Aunque el rejonear es de tiempos relativamente más modernos, significó sin duda con relación al uso de la lanza, un refinamiento, y esto es claro: La lanza, arma guerrera, se utilizó mientras su uso era común en las batallas; cuando ya no fue fundamental, también en el ejercicio del toreo dejó de serlo, y comenzó a usarse el rejón como instrumento de mayor galantería, empleado por cortesanos, mayormente dado a los refinamientos y no a los peligros de los campos de batalla. En ese período de transición de la lanza al rejón, trabajando con ambas armas tenemos a D. Alfonso de Idiáquez, caballero rejoneador vascongado, que se lució extraordinariamente en las fiestas de canonización de San Ignacio de Loyola, celebradas en Azcoitia. Realizó a caballo excelentes suertes, tanto con la lanza como con el rejón, y según una Relación contemporánea, salió en triunfo de la plaza “quien tanto la lució, dejándola llena de alabanzas suyas.”
Hay, como dato final, una frase en estas reglas de torear que nos ofrece la clave cronológica: “El torear con rejón es invención nueva…, aunque reprobada por algunos…” Téngase en cuenta que las reglas son de 1616 y que el ser “reprobada por algunos” presupone la certeza para nosotros de la novedad, pues toda innovación suele ser acogida, como se sabe, con recelo. Así que, el uso del rejón debió de comenzar en las postrimerías del reinado de Felipe II o en pleno reinado de su hijo. Así que la lanza dejó el puesto al garrochó o rejón, rejoncillos y varas largas, según fueran usadas en la lidia por nobles o plebeyos (Rafael Carvajal Ramos. Revista del Club Taurino “Tendido 1”. Núm. 53. Jaén. Octubre 2003. Pp, 41 y 42).
En 1616, el ganadero don Francisco de Meneses Manrique, cuya vacada brava fue citada, hizo una saca de toros para ser corridos en la Plaza Mayor de Madrid con motivo de las tradicionales fiestas de Santa Ana, por cierto que con muy más éxito, y sin duda estimulado por ello se ofreció para que en las siguientes fiestas se corrieran sus toros en competencia con los de otras ganaderías de la tierra, especialmente con las de Colmenar Viejo, con el tiempo, último reducto de la casta jijona. Los comisario de toros aceptaron la idea, y las ganaderías que entraron en competencia fueron las de Real de Aranjuez y la de don Rodrigo Cárdenas, de Salamanca, de pura sangre morucha. Deberían ser las más importantes o al menos las más asequibles a las fiestas de Madrid.

> [INFORMACIÓN PROPORCIONADA]
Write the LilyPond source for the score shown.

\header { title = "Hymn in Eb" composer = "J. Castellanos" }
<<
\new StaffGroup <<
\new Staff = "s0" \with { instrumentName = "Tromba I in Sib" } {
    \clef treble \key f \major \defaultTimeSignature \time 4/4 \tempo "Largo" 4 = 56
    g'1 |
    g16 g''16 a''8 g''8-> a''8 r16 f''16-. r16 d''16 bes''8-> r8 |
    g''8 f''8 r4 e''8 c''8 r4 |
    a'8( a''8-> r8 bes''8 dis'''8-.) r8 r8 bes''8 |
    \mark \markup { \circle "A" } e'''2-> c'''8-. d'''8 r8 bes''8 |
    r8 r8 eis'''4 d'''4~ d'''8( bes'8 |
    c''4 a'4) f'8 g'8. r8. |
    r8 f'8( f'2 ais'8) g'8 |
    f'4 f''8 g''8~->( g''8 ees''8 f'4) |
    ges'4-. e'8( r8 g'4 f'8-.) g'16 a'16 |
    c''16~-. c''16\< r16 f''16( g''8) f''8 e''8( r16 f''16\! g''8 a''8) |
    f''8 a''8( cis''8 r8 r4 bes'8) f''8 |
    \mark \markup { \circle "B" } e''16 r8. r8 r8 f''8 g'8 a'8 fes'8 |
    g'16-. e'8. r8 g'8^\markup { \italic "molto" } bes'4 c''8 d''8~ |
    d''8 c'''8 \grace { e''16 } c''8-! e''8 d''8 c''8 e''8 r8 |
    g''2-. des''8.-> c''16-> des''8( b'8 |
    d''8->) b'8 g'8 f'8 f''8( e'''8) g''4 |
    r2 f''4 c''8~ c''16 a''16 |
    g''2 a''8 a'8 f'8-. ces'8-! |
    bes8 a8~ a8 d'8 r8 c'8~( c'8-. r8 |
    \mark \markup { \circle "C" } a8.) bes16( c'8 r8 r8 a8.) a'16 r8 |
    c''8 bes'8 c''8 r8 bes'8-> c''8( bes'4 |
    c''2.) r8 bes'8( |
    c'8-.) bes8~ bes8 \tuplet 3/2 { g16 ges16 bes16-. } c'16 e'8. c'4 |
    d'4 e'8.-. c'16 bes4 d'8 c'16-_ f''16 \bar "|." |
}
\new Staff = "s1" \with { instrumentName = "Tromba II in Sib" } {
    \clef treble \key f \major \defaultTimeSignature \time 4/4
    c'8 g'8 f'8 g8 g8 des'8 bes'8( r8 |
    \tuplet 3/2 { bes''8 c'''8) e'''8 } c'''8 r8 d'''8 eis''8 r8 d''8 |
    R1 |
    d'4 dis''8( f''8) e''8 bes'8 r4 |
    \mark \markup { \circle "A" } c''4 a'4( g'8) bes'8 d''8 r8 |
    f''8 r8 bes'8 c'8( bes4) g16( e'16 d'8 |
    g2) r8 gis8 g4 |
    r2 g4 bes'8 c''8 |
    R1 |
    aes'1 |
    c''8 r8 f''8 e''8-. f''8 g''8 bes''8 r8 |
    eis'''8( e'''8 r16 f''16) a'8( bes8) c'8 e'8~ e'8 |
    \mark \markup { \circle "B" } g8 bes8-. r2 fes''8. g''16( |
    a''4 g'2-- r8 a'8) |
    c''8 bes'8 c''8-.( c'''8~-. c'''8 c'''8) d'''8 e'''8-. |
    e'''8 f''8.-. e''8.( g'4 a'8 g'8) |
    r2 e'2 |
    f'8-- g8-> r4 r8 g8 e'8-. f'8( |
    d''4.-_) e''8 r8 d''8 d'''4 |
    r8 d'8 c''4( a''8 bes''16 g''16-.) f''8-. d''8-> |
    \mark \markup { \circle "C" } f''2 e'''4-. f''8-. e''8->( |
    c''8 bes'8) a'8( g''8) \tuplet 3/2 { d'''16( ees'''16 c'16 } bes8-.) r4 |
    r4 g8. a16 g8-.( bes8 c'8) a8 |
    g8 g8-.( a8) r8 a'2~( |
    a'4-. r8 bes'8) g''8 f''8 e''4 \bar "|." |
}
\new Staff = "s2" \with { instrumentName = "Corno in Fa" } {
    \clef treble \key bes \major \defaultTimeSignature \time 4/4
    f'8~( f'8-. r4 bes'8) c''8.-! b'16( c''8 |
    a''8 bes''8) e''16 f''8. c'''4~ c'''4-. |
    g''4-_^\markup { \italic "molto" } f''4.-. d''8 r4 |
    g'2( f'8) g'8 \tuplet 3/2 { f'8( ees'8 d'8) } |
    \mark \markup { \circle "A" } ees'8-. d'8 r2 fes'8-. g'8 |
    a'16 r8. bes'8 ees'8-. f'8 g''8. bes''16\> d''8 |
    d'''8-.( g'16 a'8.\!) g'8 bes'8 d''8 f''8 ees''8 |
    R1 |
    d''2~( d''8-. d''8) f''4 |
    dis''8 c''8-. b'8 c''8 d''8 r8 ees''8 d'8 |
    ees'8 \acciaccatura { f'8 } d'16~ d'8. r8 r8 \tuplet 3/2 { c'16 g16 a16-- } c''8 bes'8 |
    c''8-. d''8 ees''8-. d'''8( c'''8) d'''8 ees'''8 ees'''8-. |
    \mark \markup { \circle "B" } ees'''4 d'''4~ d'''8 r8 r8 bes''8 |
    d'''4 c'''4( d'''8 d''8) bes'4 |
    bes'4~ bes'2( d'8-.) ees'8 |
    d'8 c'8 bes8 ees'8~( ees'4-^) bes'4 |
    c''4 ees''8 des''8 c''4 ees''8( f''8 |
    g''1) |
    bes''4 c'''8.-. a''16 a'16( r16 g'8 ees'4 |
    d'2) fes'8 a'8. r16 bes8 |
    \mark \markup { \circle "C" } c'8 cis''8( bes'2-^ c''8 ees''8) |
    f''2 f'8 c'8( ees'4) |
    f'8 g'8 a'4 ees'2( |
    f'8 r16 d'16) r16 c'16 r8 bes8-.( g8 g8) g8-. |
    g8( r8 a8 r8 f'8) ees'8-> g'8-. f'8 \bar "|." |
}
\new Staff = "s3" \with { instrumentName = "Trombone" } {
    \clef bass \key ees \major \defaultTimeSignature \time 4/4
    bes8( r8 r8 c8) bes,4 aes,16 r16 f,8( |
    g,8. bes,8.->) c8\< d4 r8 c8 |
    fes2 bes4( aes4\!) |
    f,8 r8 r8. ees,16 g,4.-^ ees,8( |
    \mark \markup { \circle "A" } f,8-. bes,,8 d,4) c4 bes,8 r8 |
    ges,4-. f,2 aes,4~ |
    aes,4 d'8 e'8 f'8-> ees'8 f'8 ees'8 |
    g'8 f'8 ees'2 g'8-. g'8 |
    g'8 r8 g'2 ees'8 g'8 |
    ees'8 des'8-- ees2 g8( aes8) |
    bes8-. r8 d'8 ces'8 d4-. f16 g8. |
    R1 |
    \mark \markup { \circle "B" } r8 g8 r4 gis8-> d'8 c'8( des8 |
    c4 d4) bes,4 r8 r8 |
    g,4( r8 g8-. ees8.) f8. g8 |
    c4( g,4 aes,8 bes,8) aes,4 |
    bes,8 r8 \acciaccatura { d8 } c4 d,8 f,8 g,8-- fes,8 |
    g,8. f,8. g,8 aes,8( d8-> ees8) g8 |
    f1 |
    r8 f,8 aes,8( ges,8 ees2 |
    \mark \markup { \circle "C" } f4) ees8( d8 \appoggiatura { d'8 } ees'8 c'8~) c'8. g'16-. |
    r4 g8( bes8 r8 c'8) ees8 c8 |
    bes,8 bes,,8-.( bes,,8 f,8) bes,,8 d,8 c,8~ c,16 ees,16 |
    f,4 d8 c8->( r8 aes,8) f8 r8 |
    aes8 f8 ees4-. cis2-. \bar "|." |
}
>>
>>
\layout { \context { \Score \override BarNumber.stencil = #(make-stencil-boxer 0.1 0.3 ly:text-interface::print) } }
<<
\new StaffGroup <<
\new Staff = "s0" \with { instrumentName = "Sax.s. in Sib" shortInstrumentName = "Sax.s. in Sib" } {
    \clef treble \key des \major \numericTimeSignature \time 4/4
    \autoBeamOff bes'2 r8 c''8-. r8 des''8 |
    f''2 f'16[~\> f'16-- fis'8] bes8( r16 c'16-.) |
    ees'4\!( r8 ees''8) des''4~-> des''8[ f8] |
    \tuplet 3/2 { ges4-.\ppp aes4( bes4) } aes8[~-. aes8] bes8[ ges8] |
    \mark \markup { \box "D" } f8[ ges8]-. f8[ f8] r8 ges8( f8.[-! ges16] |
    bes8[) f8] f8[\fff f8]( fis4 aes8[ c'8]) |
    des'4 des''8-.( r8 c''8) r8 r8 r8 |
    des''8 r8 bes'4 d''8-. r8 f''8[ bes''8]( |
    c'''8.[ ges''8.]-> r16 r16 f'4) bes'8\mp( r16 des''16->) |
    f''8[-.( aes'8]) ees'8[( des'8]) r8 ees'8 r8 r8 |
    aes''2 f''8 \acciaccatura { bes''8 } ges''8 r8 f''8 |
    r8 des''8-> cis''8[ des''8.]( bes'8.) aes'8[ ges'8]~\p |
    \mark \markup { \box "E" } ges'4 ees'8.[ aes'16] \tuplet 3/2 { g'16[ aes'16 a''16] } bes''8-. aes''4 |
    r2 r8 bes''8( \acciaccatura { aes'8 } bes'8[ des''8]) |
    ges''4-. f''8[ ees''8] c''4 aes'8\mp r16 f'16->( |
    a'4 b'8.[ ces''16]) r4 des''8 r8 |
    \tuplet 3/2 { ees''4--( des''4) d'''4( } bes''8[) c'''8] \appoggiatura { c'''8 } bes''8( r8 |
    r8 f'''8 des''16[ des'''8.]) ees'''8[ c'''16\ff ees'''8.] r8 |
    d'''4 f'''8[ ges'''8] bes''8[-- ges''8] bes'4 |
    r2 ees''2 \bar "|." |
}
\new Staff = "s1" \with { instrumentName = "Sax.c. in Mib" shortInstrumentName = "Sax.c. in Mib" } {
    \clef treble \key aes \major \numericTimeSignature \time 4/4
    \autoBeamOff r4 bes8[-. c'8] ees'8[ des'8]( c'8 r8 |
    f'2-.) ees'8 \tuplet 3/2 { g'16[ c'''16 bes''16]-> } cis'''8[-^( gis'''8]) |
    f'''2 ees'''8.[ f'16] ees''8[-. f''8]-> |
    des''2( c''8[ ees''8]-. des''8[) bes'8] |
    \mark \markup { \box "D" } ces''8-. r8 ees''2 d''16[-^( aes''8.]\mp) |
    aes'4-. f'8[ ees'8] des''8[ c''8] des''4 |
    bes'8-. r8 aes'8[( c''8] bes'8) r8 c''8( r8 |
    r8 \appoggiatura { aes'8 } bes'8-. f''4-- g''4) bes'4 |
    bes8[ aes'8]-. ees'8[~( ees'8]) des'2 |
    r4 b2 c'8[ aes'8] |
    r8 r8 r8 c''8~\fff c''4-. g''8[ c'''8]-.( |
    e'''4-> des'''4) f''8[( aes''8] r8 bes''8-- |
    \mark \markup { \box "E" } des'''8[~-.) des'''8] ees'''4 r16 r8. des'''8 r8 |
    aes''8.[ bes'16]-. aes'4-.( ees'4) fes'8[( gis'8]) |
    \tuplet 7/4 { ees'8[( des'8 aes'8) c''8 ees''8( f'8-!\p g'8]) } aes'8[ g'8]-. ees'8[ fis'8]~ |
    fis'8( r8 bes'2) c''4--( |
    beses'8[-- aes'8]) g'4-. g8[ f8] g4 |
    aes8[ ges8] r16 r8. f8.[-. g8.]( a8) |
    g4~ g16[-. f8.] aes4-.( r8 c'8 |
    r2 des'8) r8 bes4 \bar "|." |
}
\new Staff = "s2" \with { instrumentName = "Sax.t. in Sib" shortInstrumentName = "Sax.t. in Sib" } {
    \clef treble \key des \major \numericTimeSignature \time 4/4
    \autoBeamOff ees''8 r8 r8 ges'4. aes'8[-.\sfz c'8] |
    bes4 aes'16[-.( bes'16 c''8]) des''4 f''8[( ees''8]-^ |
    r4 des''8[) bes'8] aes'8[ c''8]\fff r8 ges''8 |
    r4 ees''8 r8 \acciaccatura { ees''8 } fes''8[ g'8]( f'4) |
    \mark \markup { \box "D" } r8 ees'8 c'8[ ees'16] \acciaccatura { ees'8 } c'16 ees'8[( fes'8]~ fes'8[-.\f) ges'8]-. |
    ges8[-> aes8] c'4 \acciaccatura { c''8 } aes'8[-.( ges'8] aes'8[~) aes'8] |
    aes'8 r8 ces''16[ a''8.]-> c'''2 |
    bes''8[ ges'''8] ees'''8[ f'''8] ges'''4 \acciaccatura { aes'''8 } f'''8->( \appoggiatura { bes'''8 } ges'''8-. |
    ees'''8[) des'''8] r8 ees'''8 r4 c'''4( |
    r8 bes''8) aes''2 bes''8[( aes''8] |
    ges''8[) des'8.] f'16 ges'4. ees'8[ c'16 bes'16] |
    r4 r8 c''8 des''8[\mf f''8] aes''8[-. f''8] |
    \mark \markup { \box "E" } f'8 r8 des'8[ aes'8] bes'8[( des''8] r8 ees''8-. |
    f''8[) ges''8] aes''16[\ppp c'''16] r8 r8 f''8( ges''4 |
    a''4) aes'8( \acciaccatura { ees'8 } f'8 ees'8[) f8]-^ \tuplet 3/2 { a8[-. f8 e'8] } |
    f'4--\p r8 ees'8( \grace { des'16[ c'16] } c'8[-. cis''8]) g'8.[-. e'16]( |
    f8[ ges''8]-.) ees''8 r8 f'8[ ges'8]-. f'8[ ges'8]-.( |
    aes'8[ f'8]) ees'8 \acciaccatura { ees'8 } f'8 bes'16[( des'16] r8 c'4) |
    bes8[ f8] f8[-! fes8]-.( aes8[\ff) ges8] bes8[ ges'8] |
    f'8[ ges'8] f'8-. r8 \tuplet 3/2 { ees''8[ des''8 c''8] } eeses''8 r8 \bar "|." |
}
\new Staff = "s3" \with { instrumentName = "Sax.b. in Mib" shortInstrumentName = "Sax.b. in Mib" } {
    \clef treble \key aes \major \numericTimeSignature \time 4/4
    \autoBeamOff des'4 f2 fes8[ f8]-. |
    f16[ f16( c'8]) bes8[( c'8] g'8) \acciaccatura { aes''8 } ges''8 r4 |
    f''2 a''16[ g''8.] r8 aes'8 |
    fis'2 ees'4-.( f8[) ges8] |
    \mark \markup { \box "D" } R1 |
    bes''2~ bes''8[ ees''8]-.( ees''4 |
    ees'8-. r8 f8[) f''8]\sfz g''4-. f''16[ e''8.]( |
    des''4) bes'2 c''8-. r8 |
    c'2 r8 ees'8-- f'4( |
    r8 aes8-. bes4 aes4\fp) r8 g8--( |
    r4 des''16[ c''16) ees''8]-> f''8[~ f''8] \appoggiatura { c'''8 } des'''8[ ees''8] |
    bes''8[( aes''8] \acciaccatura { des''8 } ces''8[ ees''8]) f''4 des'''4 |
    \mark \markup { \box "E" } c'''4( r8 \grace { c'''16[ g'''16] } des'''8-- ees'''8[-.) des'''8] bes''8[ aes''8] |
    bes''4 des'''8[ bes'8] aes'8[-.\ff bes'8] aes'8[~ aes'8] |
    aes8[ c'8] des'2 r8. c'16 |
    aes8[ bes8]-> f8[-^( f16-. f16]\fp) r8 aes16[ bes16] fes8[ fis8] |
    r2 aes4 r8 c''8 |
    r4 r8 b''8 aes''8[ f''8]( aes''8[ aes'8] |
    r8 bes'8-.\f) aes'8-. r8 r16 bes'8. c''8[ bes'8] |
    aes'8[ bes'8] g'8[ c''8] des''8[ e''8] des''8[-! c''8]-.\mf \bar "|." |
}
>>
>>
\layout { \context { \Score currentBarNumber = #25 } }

> [OBJETIVOS]
- 1) Según el texto sobre el rejoneo, ¿por qué se deduce que el toreo con rejón era una novedad hacia 1616? Explícalo en una a tres oraciones.
- 2) Reproduce del texto sobre el rejoneo el fragmento que va desde "En 1616, el" hasta "fiestas de Madrid.", ambos incluidos.
- 3) Prosigue el texto sobre el rejoneo a partir de su última oración.
El listado no interviene en este trabajo.

> [RESPUESTAS]
- 1) Las reglas de torear de 1616 llaman al toreo con rejón "invención nueva" y dicen que era "reprobada por algunos". Esa desaprobación presupone su novedad, porque toda innovación suele acogerse con recelo. De ahí se concluye que el rejón empezó a usarse en las postrimerías del reinado de Felipe II o en pleno reinado de su hijo.

- 2)
En 1616, el ganadero don Francisco de Meneses Manrique, cuya vacada brava fue citada, hizo una saca de toros para ser corridos en la Plaza Mayor de Madrid con motivo de las tradicionales fiestas de Santa Ana, por cierto que con muy más éxito, y sin duda estimulado por ello se ofreció para que en las siguientes fiestas se corrieran sus toros en competencia con los de otras ganaderías de la tierra, especialmente con las de Colmenar Viejo, con el tiempo, último reducto de la casta jijona. Los comisario de toros aceptaron la idea, y las ganaderías que entraron en competencia fueron las de Real de Aranjuez y la de don Rodrigo Cárdenas, de Salamanca, de pura sangre morucha. Deberían ser las más importantes o al menos las más asequibles a las fiestas de Madrid.

- 3)
Juan Cazalla, toreador de a caballo del siglo XVII. Era enano y sus actuaciones tuvieron el sello de la singularidad propio de tal desproporción. Estaba al servicio, como bufón, del caballero don Melchor de Alcázar, y protegido del duque de Medina-Sidonia (2), se presentó en Sevilla, en 1616, matando felizmente un toro de una lanzada. Lidió más veces en Sevilla y posteriormente en Madrid. De fiestas en la capital andaluza, el año 1617, ha dejado relación el poeta Juan de Aguijo, y en ella cumplido elogio de este pigmeo.
(2) Históricamente, Don Juan II otorgó este título de duque de Medina Sidonia a don Juan Alonso de Guzmán, conde de Niebla y descendiente de Guzmán el Bueno, en 1445. Su hijo y sucesor don Enrique fue capitán general de la frontera de Andalucía y distinguióse en las guerras de Granada. Su sucesor don Juan, luchó en las costas de África. Al cuarto duque, don Enrique, sucediéronle sucesivamente sus hermanos don Alonso Pérez de Guzmán y don Juan Alonso de Guzmán el Bueno. El séptimo de los duques fue el nieto de Guzmán el Bueno, don Alonso Pérez, capitán general del mar Océano y de la Armada Invencible. Por línea directa pasó sucesivamente a don Juan Manuel Domingo, don Gaspar, muerto en 1664, que siendo gobernador de Andalucía intentó proclamarse rey, y don Juan Gaspar, a quien sucedió su hermano don Juan Clarós de Guzmán, muerto en 1713, que fue virrey y capitán general de Cataluña. De padres a hijos llegó el título hasta el 14 duque, don Pedro Alcántara de Guzmán, a cuya muerte, en 1777 pasó, por línea femenina, a la casa de los marqueses de Villafranca.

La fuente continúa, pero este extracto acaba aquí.